His two prose novels (to these should be added seven volumes of articles that have not yet been translated into Hebrew) can be read together or each on its own. One can read them after having read “A Guest for the Night,” which Agnon wrote about his hometown of Buczacz, Galicia. Agnon visited his hometown four years before Glatstein visited his, spent a week there in all, but left his protagonist there for several months. He too writes in the first person and describes familiar surroundings that have horribly deteriorated and about people whose miserable circumstances have bent their backs and spirits. “A Guest for the Night” was published one year after the publication of “When Yash Went Forth” and one year before the publication of “When Yash Arrived.” Dan Miron analyzes the differences in the perspective of someone who returns to his former hometown from a different exile, the United States, to that of someone coming from Eretz Israel, where Zionist ideology is in potent supply. Glatstein discovers the depth of Polish Jews in contrast to the superficiality America's Jews, whereas Agnon sees the Galician Jews as emotionally impoverished and debilitated, even before the Holocaust (pp. 259-262).
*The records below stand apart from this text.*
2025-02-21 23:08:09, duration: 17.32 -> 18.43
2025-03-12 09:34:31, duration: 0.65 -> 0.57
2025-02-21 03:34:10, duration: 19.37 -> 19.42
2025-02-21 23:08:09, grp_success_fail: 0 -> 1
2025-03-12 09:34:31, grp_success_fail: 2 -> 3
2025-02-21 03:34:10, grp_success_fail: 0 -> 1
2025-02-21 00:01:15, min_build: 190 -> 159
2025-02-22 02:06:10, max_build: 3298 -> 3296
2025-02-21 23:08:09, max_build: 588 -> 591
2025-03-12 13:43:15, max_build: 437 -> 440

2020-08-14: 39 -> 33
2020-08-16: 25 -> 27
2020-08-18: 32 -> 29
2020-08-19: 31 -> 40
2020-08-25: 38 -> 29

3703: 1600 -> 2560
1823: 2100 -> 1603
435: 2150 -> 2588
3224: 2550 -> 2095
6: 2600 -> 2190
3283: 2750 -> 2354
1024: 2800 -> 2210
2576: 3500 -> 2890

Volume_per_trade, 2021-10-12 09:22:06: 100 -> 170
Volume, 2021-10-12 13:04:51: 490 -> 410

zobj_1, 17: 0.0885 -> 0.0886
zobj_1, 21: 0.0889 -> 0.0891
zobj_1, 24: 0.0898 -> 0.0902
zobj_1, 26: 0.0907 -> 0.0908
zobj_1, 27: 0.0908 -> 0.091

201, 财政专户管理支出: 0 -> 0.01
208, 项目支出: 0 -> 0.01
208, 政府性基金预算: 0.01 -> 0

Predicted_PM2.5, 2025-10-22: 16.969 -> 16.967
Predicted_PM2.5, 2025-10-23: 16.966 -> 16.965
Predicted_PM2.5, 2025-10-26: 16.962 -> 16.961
We in Israel are already familiar with Agnon. Now we owe a debt of gratitude to Jacob Galtstein too, as well as to Dan Miron, who translated his two books for us. The combined efforts of the New York poet and Israeli scholar, who decided to devote his efforts to Yiddish literature, allow us to understand who the people living in Poland in the interwar period were, what their heritage was and how a thousand years of Polish-Jewish history flowed in their veins. Here in Israel, we know a great deal about the Holocaust in Poland, but very little about the Jews that lived there between the wars. Now we have Yash, who has succeeded in injecting life into them for us so that we can hear them, speak to them, share their doubts, eat and drink with them, move our fingers over the crumbs on the tablecloth in their provincial sanitarium, and simply spend a day or two with these kin of ours who were lost even before we were born and who have now returned to us on the pages of these books.